Pictures excluded, return every entry exactly, please.

Collected data:
------------

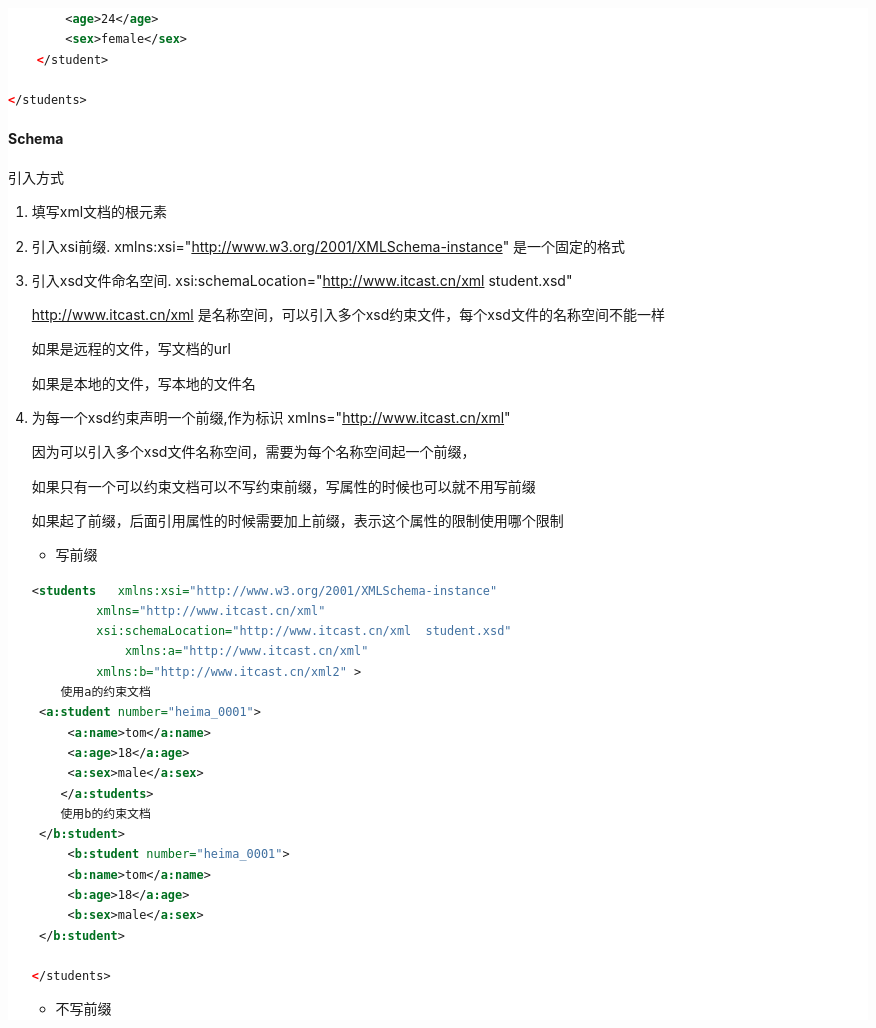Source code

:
 ```xml
		<age>24</age>
		<sex>female</sex>
	</student>
	
</students>
```

#### Schema

引入方式 

1. 填写xml文档的根元素

2. 引入xsi前缀.  xmlns:xsi="http://www.w3.org/2001/XMLSchema-instance" 是一个固定的格式

3. 引入xsd文件命名空间.  xsi:schemaLocation="http://www.itcast.cn/xml  student.xsd"

   http://www.itcast.cn/xml  是名称空间，可以引入多个xsd约束文件，每个xsd文件的名称空间不能一样

   如果是远程的文件，写文档的url

   如果是本地的文件，写本地的文件名

4. 为每一个xsd约束声明一个前缀,作为标识  xmlns="http://www.itcast.cn/xml"  

   因为可以引入多个xsd文件名称空间，需要为每个名称空间起一个前缀，

   如果只有一个可以约束文档可以不写约束前缀，写属性的时候也可以就不用写前缀

   如果起了前缀，后面引用属性的时候需要加上前缀，表示这个属性的限制使用哪个限制

   - 写前缀

   ```xml
   <students   xmlns:xsi="http://www.w3.org/2001/XMLSchema-instance"
   			xmlns="http://www.itcast.cn/xml"
   			xsi:schemaLocation="http://www.itcast.cn/xml  student.xsd"
             	xmlns:a="http://www.itcast.cn/xml" 
       		xmlns:b="http://www.itcast.cn/xml2" >
       使用a的约束文档
   	<a:student number="heima_0001">
   		<a:name>tom</a:name>
   		<a:age>18</a:age>
   		<a:sex>male</a:sex>
       </a:students>
       使用b的约束文档
   	</b:student>
       	<b:student number="heima_0001">
   		<b:name>tom</a:name>
   		<b:age>18</a:age>
   		<b:sex>male</a:sex>
   	</b:student>
   
   </students>
   ```

   - 不写前缀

------------

## SOLUTION
Source code

:
 ```xml
		<age>24</age>
		<sex>female</sex>
	</student>
	
</students>
```

#### Schema

引入方式 

1. 填写xml文档的根元素

2. 引入xsi前缀.  xmlns:xsi="http://www.w3.org/2001/XMLSchema-instance" 是一个固定的格式

3. 引入xsd文件命名空间.  xsi:schemaLocation="http://www.itcast.cn/xml  student.xsd"

   http://www.itcast.cn/xml  是名称空间，可以引入多个xsd约束文件，每个xsd文件的名称空间不能一样

   如果是远程的文件，写文档的url

   如果是本地的文件，写本地的文件名

4. 为每一个xsd约束声明一个前缀,作为标识  xmlns="http://www.itcast.cn/xml"  

   因为可以引入多个xsd文件名称空间，需要为每个名称空间起一个前缀，

   如果只有一个可以约束文档可以不写约束前缀，写属性的时候也可以就不用写前缀

   如果起了前缀，后面引用属性的时候需要加上前缀，表示这个属性的限制使用哪个限制

   - 写前缀

   ```xml
   <students   xmlns:xsi="http://www.w3.org/2001/XMLSchema-instance"
   			xmlns="http://www.itcast.cn/xml"
   			xsi:schemaLocation="http://www.itcast.cn/xml  student.xsd"
             	xmlns:a="http://www.itcast.cn/xml" 
       		xmlns:b="http://www.itcast.cn/xml2" >
       使用a的约束文档
   	<a:student number="heima_0001">
   		<a:name>tom</a:name>
   		<a:age>18</a:age>
   		<a:sex>male</a:sex>
       </a:students>
       使用b的约束文档
   	</b:student>
       	<b:student number="heima_0001">
   		<b:name>tom</a:name>
   		<b:age>18</a:age>
   		<b:sex>male</a:sex>
   	</b:student>
   
   </students>
   ```

   - 不写前缀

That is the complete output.